Assigned task
Keep every line of the data below that has the string "input" and present those lines.

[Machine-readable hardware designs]
##########
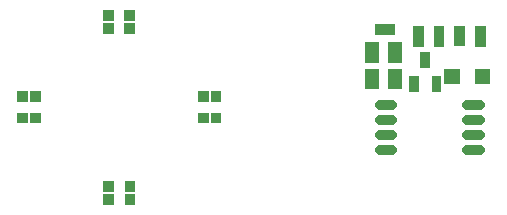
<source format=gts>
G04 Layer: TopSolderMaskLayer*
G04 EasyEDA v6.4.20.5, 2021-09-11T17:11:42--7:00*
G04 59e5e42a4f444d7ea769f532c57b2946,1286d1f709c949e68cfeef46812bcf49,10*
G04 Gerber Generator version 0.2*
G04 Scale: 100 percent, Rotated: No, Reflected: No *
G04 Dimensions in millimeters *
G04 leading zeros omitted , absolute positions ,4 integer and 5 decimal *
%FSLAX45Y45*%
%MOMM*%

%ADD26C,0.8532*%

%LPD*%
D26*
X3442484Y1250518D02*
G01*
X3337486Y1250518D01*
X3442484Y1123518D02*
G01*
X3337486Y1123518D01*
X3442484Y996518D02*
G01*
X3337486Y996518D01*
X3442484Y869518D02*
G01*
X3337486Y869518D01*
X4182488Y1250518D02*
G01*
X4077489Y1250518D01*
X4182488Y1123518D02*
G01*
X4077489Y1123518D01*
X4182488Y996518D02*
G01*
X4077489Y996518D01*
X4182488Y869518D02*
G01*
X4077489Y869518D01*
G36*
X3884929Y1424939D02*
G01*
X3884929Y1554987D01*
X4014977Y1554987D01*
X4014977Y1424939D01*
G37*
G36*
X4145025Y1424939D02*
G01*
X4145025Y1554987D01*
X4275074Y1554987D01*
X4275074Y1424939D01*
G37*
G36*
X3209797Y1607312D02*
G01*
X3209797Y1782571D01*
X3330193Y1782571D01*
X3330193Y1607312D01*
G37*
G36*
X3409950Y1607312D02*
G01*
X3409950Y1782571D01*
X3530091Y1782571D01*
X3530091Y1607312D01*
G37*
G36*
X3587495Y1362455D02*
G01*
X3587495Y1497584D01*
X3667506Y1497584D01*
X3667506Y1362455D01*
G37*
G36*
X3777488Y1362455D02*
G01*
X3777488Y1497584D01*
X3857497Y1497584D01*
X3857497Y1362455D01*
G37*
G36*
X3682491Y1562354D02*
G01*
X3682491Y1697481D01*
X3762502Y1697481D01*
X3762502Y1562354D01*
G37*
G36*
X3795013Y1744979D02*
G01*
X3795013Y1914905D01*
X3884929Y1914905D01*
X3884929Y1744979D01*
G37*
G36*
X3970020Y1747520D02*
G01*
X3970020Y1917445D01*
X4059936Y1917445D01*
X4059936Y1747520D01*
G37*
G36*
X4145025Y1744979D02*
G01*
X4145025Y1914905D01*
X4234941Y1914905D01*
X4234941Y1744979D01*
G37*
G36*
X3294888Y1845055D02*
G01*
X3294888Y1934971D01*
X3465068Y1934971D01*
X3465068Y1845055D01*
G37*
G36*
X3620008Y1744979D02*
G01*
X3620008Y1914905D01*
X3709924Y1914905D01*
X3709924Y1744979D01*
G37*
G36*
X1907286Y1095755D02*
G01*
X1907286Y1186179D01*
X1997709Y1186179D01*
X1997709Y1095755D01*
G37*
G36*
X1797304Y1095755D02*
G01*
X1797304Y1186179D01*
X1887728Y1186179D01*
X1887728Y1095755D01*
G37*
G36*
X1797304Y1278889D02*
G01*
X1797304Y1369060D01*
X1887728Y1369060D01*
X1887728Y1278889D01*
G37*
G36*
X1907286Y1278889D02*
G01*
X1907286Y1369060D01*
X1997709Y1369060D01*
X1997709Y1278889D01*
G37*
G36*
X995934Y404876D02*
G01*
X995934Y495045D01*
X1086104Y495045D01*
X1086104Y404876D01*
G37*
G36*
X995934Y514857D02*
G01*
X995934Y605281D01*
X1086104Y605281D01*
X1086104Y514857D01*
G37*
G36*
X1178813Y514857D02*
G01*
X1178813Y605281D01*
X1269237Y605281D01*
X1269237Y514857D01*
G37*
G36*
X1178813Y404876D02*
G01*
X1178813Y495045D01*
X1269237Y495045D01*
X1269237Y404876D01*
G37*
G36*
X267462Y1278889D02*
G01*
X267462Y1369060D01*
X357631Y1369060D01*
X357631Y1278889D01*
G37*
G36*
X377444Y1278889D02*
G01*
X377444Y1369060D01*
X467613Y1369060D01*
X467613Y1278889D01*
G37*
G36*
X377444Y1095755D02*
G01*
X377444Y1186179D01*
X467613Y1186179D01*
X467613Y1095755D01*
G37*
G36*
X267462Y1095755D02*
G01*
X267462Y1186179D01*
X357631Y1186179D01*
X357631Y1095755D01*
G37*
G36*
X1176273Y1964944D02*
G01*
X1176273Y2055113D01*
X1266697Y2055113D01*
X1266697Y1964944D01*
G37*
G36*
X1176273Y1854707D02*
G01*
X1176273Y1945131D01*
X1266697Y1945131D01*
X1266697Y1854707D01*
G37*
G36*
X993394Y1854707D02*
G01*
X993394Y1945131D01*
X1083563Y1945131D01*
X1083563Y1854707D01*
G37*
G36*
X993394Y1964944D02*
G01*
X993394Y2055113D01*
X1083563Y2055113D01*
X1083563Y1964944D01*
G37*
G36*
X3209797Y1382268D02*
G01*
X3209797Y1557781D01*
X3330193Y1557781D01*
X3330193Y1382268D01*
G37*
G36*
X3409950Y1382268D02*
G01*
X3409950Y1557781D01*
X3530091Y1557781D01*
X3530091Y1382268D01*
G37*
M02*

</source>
##########
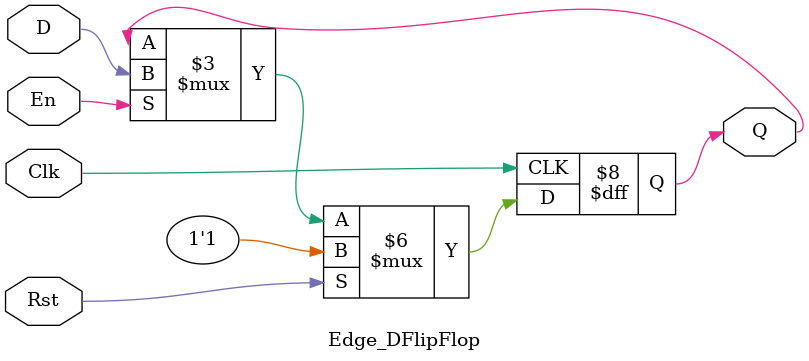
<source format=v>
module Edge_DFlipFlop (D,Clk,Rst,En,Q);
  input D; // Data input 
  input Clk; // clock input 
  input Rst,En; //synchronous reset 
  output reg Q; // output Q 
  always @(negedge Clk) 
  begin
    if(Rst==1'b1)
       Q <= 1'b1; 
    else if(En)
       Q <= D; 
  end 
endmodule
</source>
##########
Task response
  input D; // Data input 
  input Clk; // clock input 
  input Rst,En; //synchronous reset 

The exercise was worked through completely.